[[ Supplied passage open ]]
She was something of a cut-up, this Medea. Out of earshot of other characters,
she tended to mock at rather than rail against them, making faces behind this
one’s back, gagging at that one’s name. She went in for a good deal
of clowning, now holding a child’s pistol to her head, now drawing a bead
on some enemy offstage, and generally overdramatizing her plight in such a droll
way as to offset any impression that she might actually be someone given to
self-dramatizing. And when it was all over–when Kreon and his daughter
and the children were all dead, and Jason sat broken and oblivious, his back
to Medea–the lights went down on Medea standing in a shallow fountain smiling
a secret smile and wistfully splashing water in Jason’s direction, like
a vaguely repentant wife ready to patch things up with the long-suffering husband
she quarrels with twice a week–who knows why?

The last
thing one expects to find in a production of Medea is a lot of horsing
around. But none of the seemingly un-tragic elements in Warner’s production
seemed flippant or light-minded, and all of them served more than one function.
They were multitasking–subtly, without our knowing it–with the result
that we didn’t immediately experience them as part of a directorial idea.
The toys littered about the set when the lights came up were there to remind
us up front of the existence of the children, just as the trappings of makeshift
make-believe they wore served to demythologize them, make them less iconic.
The crowd of groupies was there to suggest a realistic contemporary analogy
for that most difficult-to-fathom of Attic tragedy’s conventions–the
idea that the hero or heroine is supposed to mean something almost tangible
to the world at large–while Medea’s camping served to disarm an audience
braced for gravitas and Important Theater. It was only in retrospect, in the
face of that haunting closing image, that it came home to one–the degree
to which Warner’s whole production had been built around the idea of "play,"
in all its various meanings: play in the sense of romp or innocent game; play
in the sense of jest; play in the sense of play-acting–nonserious activity
that apes reality; and overall, play in the sense of something–a word or
action–intended to have no consequences.

This modern-dress
Medea, which features a blunt, rather inelegant translation by Kenneth
MacLeish and Frederic Raphael, originated at the Abbey Theater in Dublin in
2000, before moving to London’s West End with a largely different cast.
It represents the latest collaboration between Warner, whose innovative productions
of Shakespeare and Greek tragedy have made her one of the most highly thought-of
classical stage directors to emerge in the last 20 years, and Shaw, the great
Irish-born actress, whose role as another famously bad mother (Mrs.
[[ Supplied passage closed ]]
[[ Provided data open ]]
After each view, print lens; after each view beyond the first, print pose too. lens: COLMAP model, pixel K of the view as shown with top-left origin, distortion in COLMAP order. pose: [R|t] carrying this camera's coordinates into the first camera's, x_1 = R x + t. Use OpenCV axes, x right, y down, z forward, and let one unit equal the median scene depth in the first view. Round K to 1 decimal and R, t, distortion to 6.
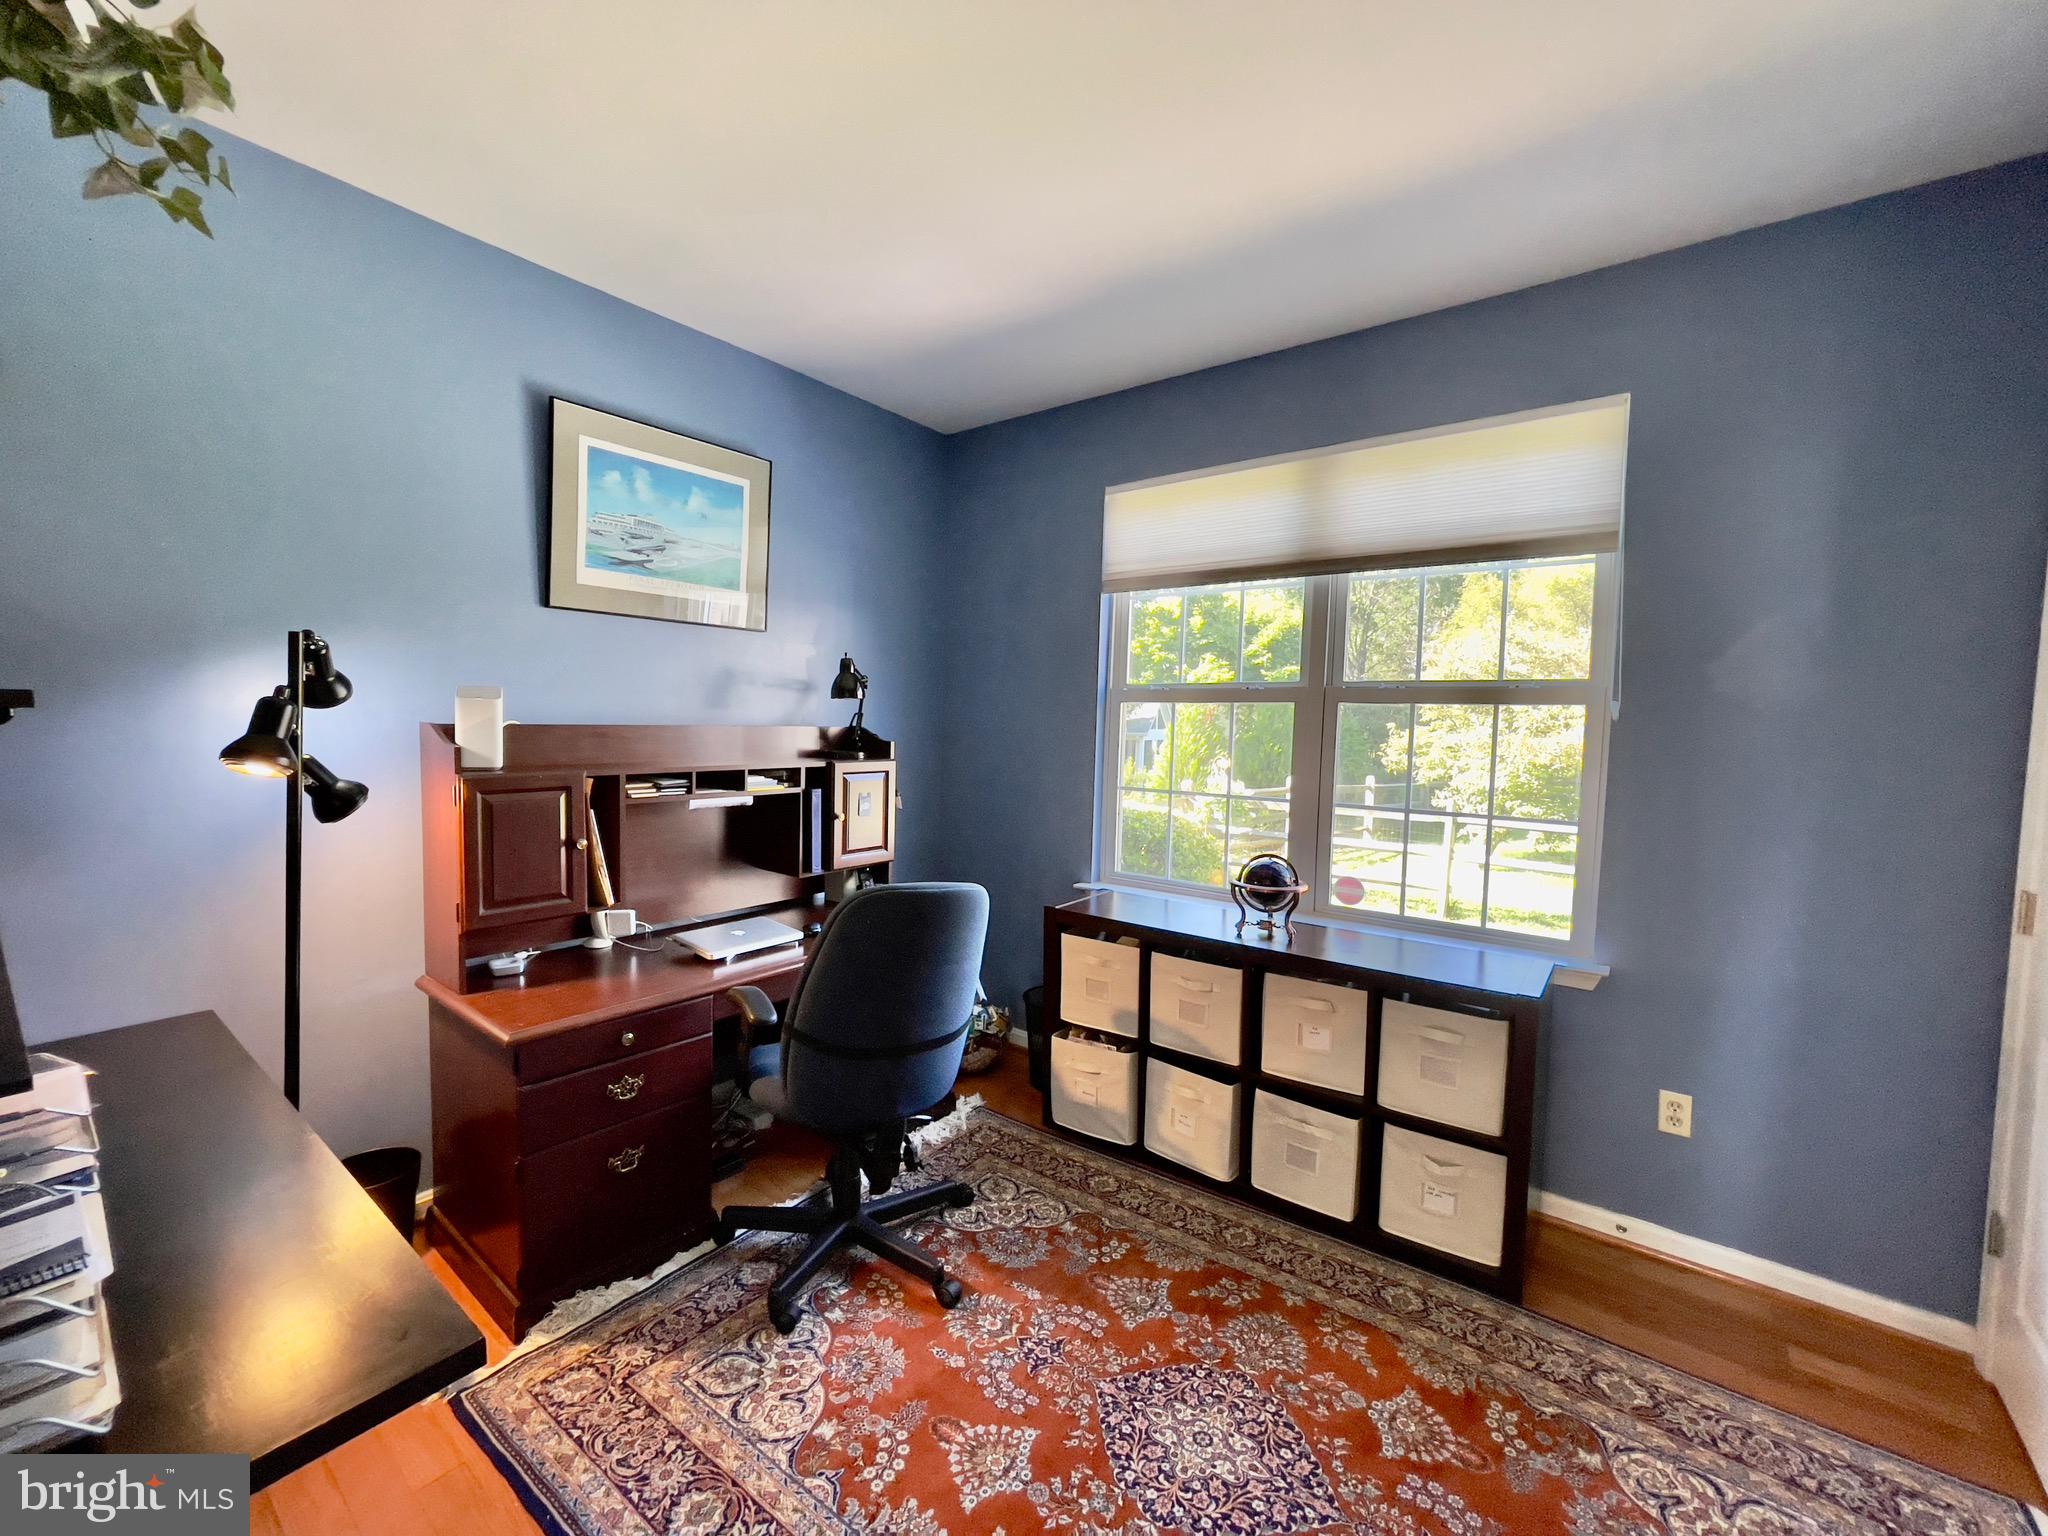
[[ Provided data closed ]]
#### [What the task asks]
Please retype everything in the Medea review from "in all its various" down to "have no consequences.", word for word.

#### [Final answer]
in all its various meanings: play in the sense of romp or innocent game; play
in the sense of jest; play in the sense of play-acting–nonserious activity
that apes reality; and overall, play in the sense of something–a word or
action–intended to have no consequences.